"No, little Cousin," he returned gravely, and with a shake of the head. "The scrapings you notice on my handsome countenance and on my slender hands are but the result of a weakness with which I was born."

"You were not born with those scratches, or I should have observed them long ago," she replied, smiling.

"I said the result of a weakness, your Highness. It is my nature to want to climb. Whenever I see the side of a rock I am seized with an uncontrollable desire to scale it, and climb I must if the sky falls. I always have found it the most agreeable sensation in the world to be clinging to the side of a rock with nothing over me but the blue of the heavens, and nothing beneath me but the blue of some mountain lake and with a delightful feeling of uncertainty as to just where I am to find my next foothold."

"That is an odd taste indeed," she returned, laughing, "and I do not think there are many who share it with you."
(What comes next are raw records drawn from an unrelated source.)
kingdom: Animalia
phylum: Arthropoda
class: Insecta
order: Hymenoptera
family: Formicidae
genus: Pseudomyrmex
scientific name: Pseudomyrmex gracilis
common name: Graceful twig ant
Antoine, I regret to say, was a mischievous youth, as we have seen from the trick he played on his friend the jester when they first started out on their journey together, and it may have been—though of course he would have scorned the suggestion—that some of the raps given him by the old Duchess of Burgundy were not altogether undeserved.

However that may be, he surely did meddle with something at the inn which did not concern him, as you shall presently see. That "something" was a cunning little bear. The innkeeper conducted the jester and the two boys to a rude cage constructed out of the limbs of trees, which he had placed a little distance from the house and near the edge of the forest. Within the cage was a brown bear cub which had been brought to him by a friend. This wild and woolly pet, he said, he was going to train and sell for a good round sum to a traveling mountebank, who would want to exhibit it in the courtyards of inns and before the nobility.
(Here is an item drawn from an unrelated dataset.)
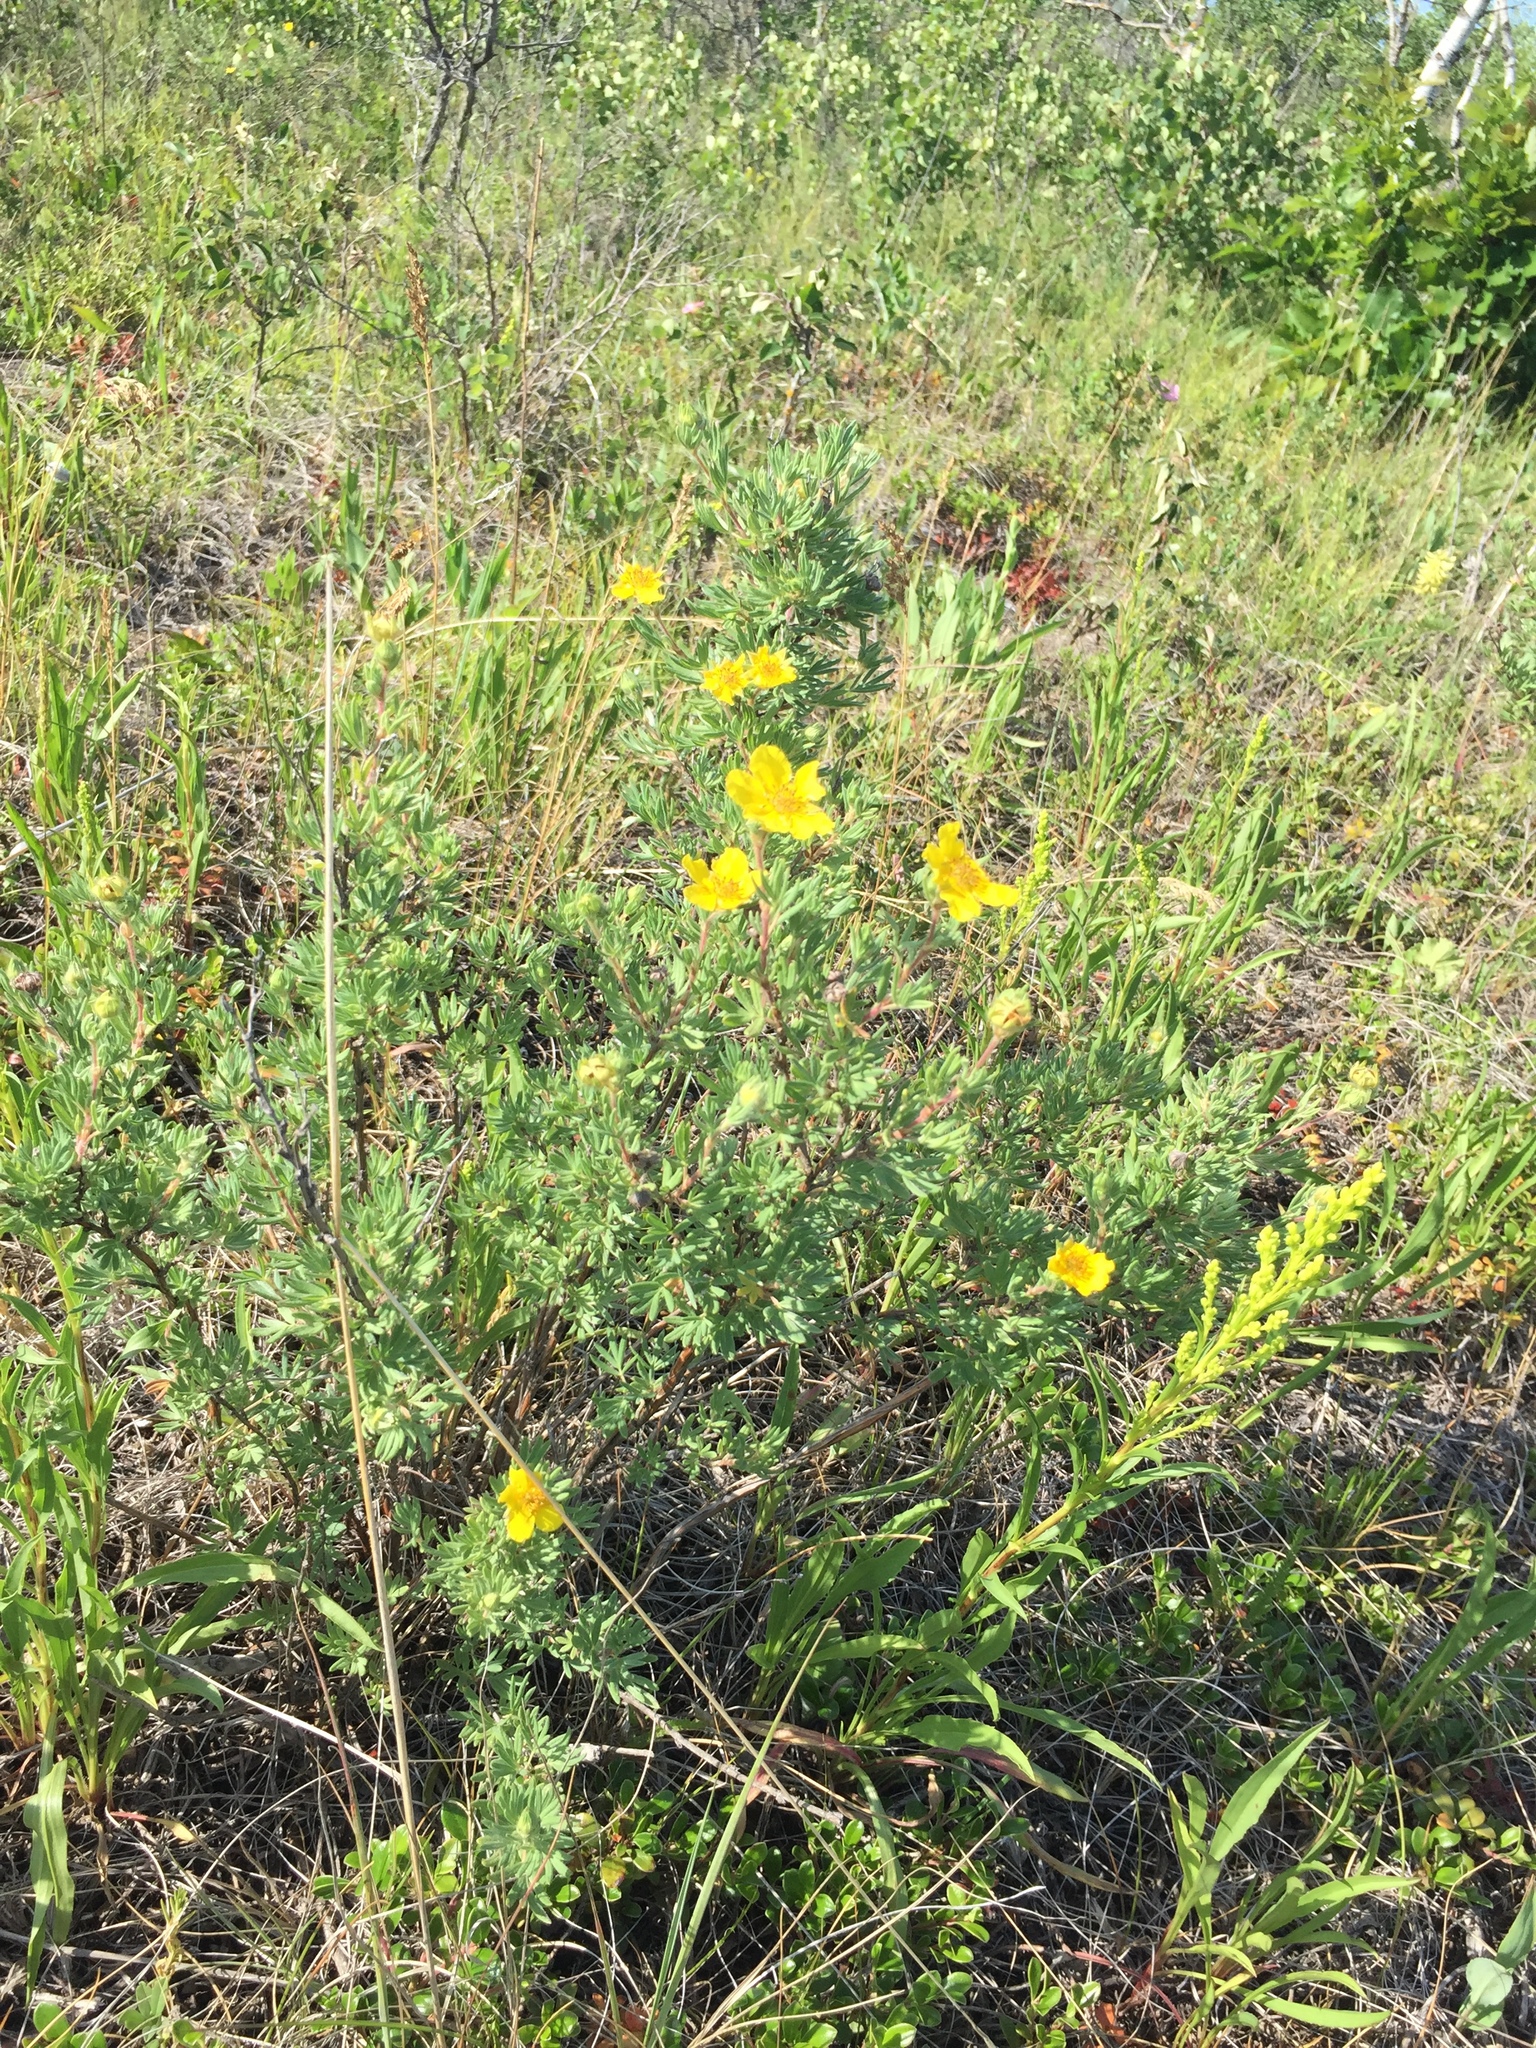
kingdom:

Young Master Bruin was already learning, and one felt that his education would be completed by the time he was full grown. When his master would say "Come," he would obey, and he could stand on his hind feet in a manner that was quite genteel, and he was greatly admired by the three guests of his master, who watched his performances. When replaced in the cage, he walked round and round it, and every time he came to a corner he would bow, as all bears do when caged, but Le Glorieux remarked, "I see that you have begun by teaching him to be polite, and politeness is a great thing in man or beast. There are a good many things we could learn from animals if we would only think about it, though we are so well satisfied with ourselves that we think we are the only living beings in the world who are worth considering. There are not many of us who are as faithful in our friendship as an ordinary dog, and did you ever watch a cat when she had her mind bent on getting a certain mouse? Talk about patience and perseverance! Why, if a man had as much, he could accomplish almost anything he set out to do!"

"I should like to take that little bear out and play with him," remarked Antoine, as the innkeeper walked on ahead with Philibert.

"Just you take my advice, my young friend, and let that bear alone," said the jester, with emphasis. "The owner of the bear will teach him a number of tricks, no doubt, but there is one that he will not be obliged to learn, having been born with it, and that is the art of hugging."

"Pooh!" said Antoine, "a little thing like that could not hurt me. I have played with dogs a good deal larger than that bear."